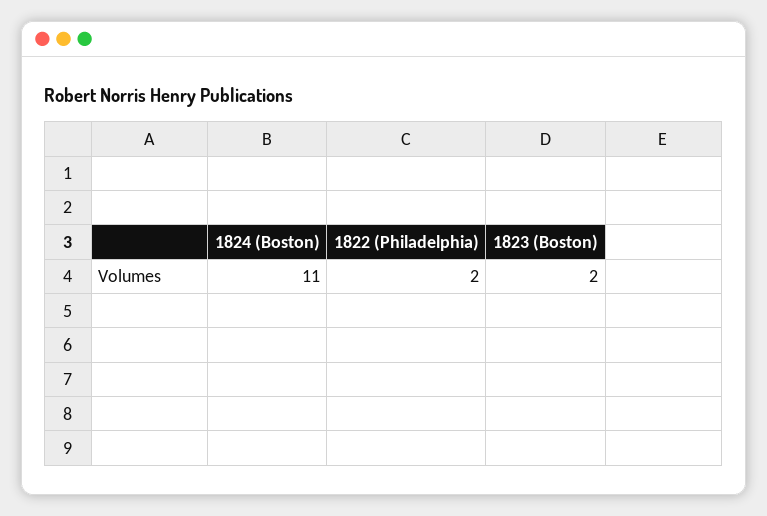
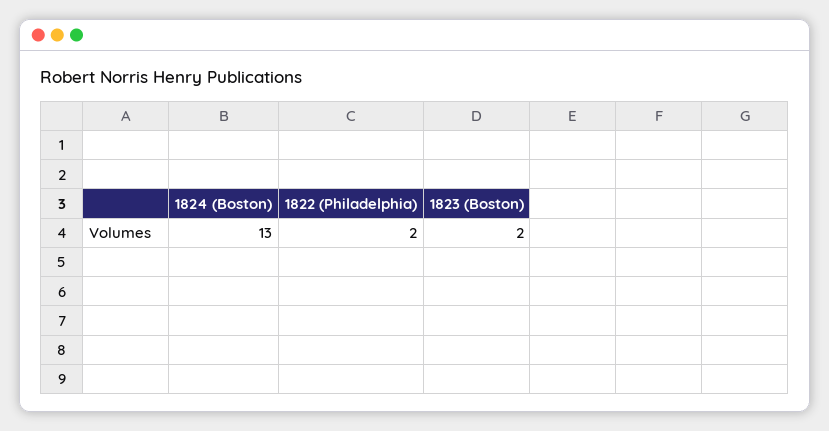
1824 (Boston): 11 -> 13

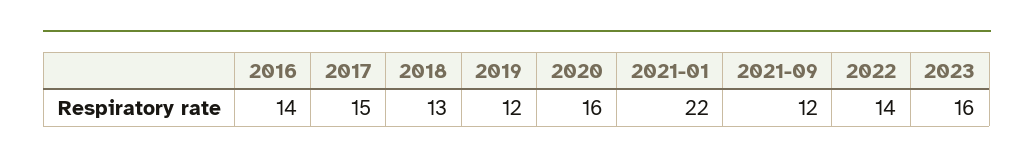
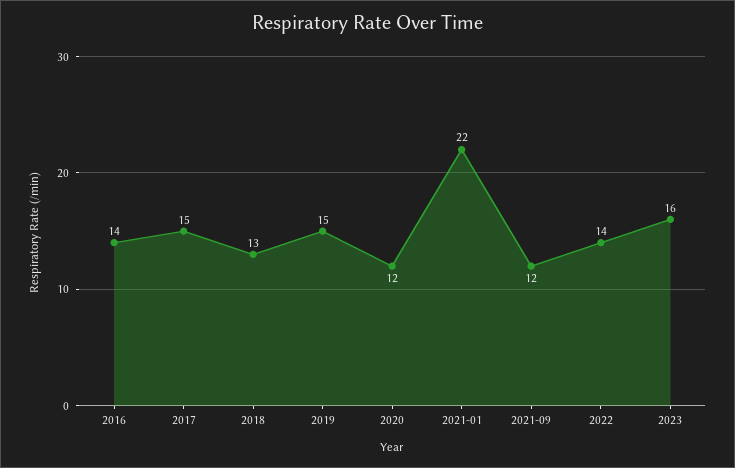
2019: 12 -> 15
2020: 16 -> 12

───

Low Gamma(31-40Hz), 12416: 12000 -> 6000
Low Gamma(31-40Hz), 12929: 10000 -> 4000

───

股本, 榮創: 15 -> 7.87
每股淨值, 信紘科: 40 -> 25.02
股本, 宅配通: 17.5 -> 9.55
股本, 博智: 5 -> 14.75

───

Filter the records above for "Gamma" and copy every matching line.

The answer =>
Low Gamma(31-40Hz), 12416: 12000 -> 6000
Low Gamma(31-40Hz), 12929: 10000 -> 4000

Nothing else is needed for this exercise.